Il disegno di legge dovrebbe arrivare il 20 novembre sul tavolo del consiglio dei ministri. Secondo il progetto del governo il Senato diventerebbe un'assemblea di delegati regionali e non voterebbe più la fiducia
Taglio dei parlamentari (da 945 a 680) e trasformazione del Senato in Camera delle Regioni. Sulle riforme costituzionali il governo spinge sull’acceleratore “anche per dare una mano al Parlamento per fare una riforma seria della legge elettorale“, commenta il ministro Gaetano Quagliariello. E la bozza, che dovrebbe approdare sul tavolo del prossimo Consiglio dei ministri, sembra ormai solo ai “ritocchi” finali.
Secondo il progetto del disegno di legge i senatori dovrebbero diventare 200 e i deputati 480. La quota degli italiani all’estero resterebbe solo a Palazzo Madama. Il Senato dovrebbe diventare davvero la Camera delle regioni (come auspica soprattutto la Lega da almeno due legislature) nel senso che i componenti di palazzo Madama dovrebbero essere eletti insieme ai consigli regionali. La “Camera alta” si trasformerebbe, insomma, in una sorta di “organismo perenne” nel senso che i suoi esponenti decadrebbero e si rinnoverebbero insieme ai Consigli regionali. Per ogni regione la base di senatori non sarebbe più di 7, com’è ora, ma si ridurrebbe a 5 (per la “sforbiciata” che subirebbero i parlamentari). Ad eccezione della Valle d’Aosta che ne avrebbe sempre uno, del Molise che potrebbe contare su due e per il Trentino Alto Adige che resterebbe a quota 6 a garanzia delle minoranze linguistiche.

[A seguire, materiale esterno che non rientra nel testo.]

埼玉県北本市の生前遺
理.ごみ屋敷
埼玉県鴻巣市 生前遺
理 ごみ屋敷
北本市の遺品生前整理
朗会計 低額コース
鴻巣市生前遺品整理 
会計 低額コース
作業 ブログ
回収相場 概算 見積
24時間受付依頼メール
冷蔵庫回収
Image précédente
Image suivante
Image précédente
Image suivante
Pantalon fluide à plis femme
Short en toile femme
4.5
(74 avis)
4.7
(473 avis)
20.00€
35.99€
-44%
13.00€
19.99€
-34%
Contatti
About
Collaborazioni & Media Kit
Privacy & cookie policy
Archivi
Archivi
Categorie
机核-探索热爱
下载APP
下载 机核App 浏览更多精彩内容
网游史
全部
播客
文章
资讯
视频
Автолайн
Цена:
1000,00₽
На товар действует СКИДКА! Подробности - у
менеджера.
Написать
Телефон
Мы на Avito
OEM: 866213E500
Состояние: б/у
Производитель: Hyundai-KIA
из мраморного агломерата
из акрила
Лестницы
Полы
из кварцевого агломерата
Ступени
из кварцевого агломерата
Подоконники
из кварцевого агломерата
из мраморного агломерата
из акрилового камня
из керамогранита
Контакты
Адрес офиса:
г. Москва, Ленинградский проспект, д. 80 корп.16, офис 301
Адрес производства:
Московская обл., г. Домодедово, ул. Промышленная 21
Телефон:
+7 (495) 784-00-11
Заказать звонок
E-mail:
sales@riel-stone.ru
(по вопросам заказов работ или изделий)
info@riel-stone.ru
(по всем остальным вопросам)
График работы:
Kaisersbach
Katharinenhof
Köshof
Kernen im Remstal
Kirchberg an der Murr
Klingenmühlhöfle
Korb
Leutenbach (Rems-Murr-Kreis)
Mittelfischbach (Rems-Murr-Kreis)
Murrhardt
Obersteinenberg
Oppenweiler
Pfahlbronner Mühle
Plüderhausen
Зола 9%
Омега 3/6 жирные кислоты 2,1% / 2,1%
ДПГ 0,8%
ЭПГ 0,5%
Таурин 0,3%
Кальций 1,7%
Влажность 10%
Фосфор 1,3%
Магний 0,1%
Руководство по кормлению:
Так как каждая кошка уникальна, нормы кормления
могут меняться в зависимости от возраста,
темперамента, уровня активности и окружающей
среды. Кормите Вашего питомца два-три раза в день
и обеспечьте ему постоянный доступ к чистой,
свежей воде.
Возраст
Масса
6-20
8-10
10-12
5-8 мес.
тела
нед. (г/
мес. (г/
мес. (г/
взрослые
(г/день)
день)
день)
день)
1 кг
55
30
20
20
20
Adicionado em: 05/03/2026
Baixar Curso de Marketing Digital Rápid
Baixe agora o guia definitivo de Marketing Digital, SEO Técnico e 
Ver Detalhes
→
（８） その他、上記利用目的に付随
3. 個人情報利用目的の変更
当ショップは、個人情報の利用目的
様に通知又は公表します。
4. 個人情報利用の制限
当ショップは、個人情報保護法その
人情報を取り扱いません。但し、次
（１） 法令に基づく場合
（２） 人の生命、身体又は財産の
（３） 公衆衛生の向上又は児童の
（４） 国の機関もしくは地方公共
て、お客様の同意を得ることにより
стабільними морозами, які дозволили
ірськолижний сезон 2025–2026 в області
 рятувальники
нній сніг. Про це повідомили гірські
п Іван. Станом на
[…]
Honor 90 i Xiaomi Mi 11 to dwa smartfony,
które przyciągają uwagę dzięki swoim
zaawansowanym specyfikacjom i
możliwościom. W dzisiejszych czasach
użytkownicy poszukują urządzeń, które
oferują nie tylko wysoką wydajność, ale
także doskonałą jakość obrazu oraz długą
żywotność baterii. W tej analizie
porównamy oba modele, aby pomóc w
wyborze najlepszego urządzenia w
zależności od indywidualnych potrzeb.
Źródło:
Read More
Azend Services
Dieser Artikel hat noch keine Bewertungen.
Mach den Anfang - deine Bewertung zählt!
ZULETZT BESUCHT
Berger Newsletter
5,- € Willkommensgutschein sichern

Tra le altre proposte la quota degli italiani all’estero dovrebbe “salvarsi” solo al Senato, mentre verrebbe abolita alla Camera. Ma soprattutto Palazzo Madama non dovrebbe più votare la fiducia al governo: “incombenza” che resterebbe in capo esclusivamente a Montecitorio. Camera e Senato dovrebbero decidere insieme solo sui provvedimenti più importanti come le leggi di riforma costituzionale o quelle che riguardano l’ ordinamento, oltre alle norme che regolano i rapporti tra Stato e regioni. Su tutte le altre decide la Camera e basta.
Quella “Alta” potrà chiedere di avere voce in capitolo su alcuni progetti di legge (“potere di richiamo“) ma potrà farlo a due condizioni: che raggiunga un certo quorum (si starebbe decidendo ancora la “soglia”) per inoltrare la domanda; e che alla fine sia sempre Montecitorio ad avere l’ultima parola.
In attesa di capire cosa succederà in Cdm sul fronte riforme, sulla legge elettorale si potrebbe soprassedere. Se il progetto di legge che i tecnici di Quagliariello stanno mettendo a punto dovesse avere un iter rapido, è probabile che in Parlamento si rinunci all’idea di “confezionare” la cosiddetta “clausola di salvaguardia“. Se la riforma passasse, infatti, si preferirebbe puntare a un sistema elettorale definitivo, conseguente alle modifiche costituzionali. E se così fosse, la riforma Quagliariello potrebbe cominciare il suo iter parlamentare al Senato, mentre quella elettorale potrebbe “trasferirsi” alla Camera. Come chiedono da tempo i renziani.
Ma oltre all’accelerazione delle riforme, uno dei motivi per cui domani in commissione Affari Costituzionali del Senato potrebbe non esserci alcun voto è che si devono riequilibrare gli assetti all’interno delle commissioni. In quella presieduta da Anna Finocchiaro, ad esempio, non c’è un solo esponente del “Nuovo Centrodestra” (tutti e 7 sono di FI). Ed è quindi molto probabile che a un voto su un tema così sensibile come quello elettorale non si arrivi in queste condizioni. Domani, si riunirà, insomma, l’ufficio di presidenza della commissione per decidere quando calendarizzare il voto sull’odg di Roberto Calderoli a favore del Mattarellum. Oltre a quello già esistente del M5S (diverso comunque da quello della Lega) se ne aggiunge oggi anche un altro: quello del Pd firmato da Isabella De Monte e Felice Casson. Sulla cui ammissibilità ci si deve ancora pronunciare.